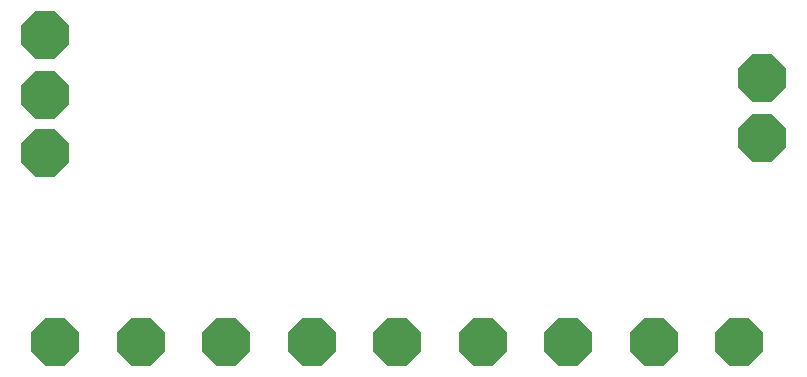
<source format=gbr>
G04 EAGLE Gerber RS-274X export*
G75*
%MOMM*%
%FSLAX34Y34*%
%LPD*%
%INSoldermask Bottom*%
%IPPOS*%
%AMOC8*
5,1,8,0,0,1.08239X$1,22.5*%
G01*
%ADD10P,4.343848X8X202.500000*%
%ADD11P,4.343848X8X22.500000*%


D10*
X157480Y50800D03*
X229870Y50800D03*
X302260Y50800D03*
D11*
X374650Y50800D03*
X447040Y50800D03*
X519430Y50800D03*
X591820Y50800D03*
X664210Y50800D03*
X736600Y50800D03*
X755650Y274320D03*
X148590Y311150D03*
X148590Y260350D03*
X148590Y210820D03*
X755650Y223520D03*
M02*

</source>
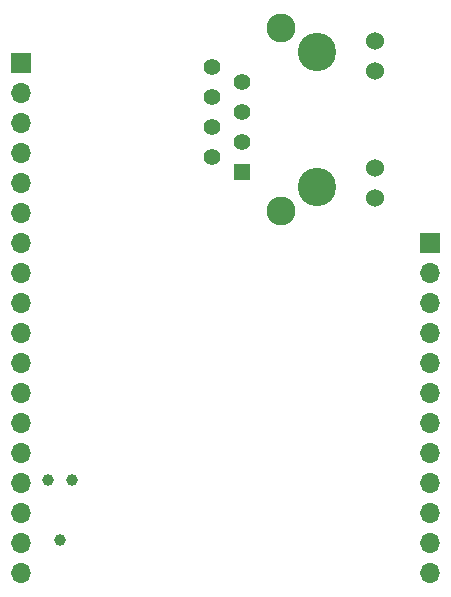
<source format=gbr>
%TF.GenerationSoftware,KiCad,Pcbnew,(5.1.10-1-10_14)*%
%TF.CreationDate,2022-02-26T18:00:52+01:00*%
%TF.ProjectId,esp-expander,6573702d-6578-4706-916e-6465722e6b69,rev?*%
%TF.SameCoordinates,Original*%
%TF.FileFunction,Soldermask,Bot*%
%TF.FilePolarity,Negative*%
%FSLAX46Y46*%
G04 Gerber Fmt 4.6, Leading zero omitted, Abs format (unit mm)*
G04 Created by KiCad (PCBNEW (5.1.10-1-10_14)) date 2022-02-26 18:00:52*
%MOMM*%
%LPD*%
G01*
G04 APERTURE LIST*
%ADD10C,0.990600*%
%ADD11R,1.398000X1.398000*%
%ADD12C,1.398000*%
%ADD13C,1.530000*%
%ADD14C,2.445000*%
%ADD15C,3.250000*%
%ADD16R,1.700000X1.700000*%
%ADD17O,1.700000X1.700000*%
G04 APERTURE END LIST*
D10*
%TO.C,J1*%
X81586001Y-103459999D03*
X83618001Y-103459999D03*
X82602001Y-108539999D03*
%TD*%
D11*
%TO.C,J2*%
X98044000Y-77398800D03*
D12*
X95504000Y-76128800D03*
X98044000Y-74858800D03*
X95504000Y-73588800D03*
X98044000Y-72318800D03*
X95504000Y-71048800D03*
X98044000Y-69778800D03*
X95504000Y-68508800D03*
D13*
X109294000Y-79573800D03*
X109294000Y-77033800D03*
X109294000Y-66323800D03*
X109294000Y-68863800D03*
D14*
X101344000Y-80693800D03*
X101344000Y-65203800D03*
D15*
X104394000Y-67233800D03*
X104394000Y-78663800D03*
%TD*%
D16*
%TO.C,J4*%
X113944400Y-83362800D03*
D17*
X113944400Y-85902800D03*
X113944400Y-88442800D03*
X113944400Y-90982800D03*
X113944400Y-93522800D03*
X113944400Y-96062800D03*
X113944400Y-98602800D03*
X113944400Y-101142800D03*
X113944400Y-103682800D03*
X113944400Y-106222800D03*
X113944400Y-108762800D03*
X113944400Y-111302800D03*
%TD*%
D16*
%TO.C,J3*%
X79298800Y-68122800D03*
D17*
X79298800Y-70662800D03*
X79298800Y-73202800D03*
X79298800Y-75742800D03*
X79298800Y-78282800D03*
X79298800Y-80822800D03*
X79298800Y-83362800D03*
X79298800Y-85902800D03*
X79298800Y-88442800D03*
X79298800Y-90982800D03*
X79298800Y-93522800D03*
X79298800Y-96062800D03*
X79298800Y-98602800D03*
X79298800Y-101142800D03*
X79298800Y-103682800D03*
X79298800Y-106222800D03*
X79298800Y-108762800D03*
X79298800Y-111302800D03*
%TD*%
M02*

</source>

-=-=-=-=-

## Work request
Within the records above, count the lines that hold the word "KiCad" and give only that number.

## Solution to the problem
2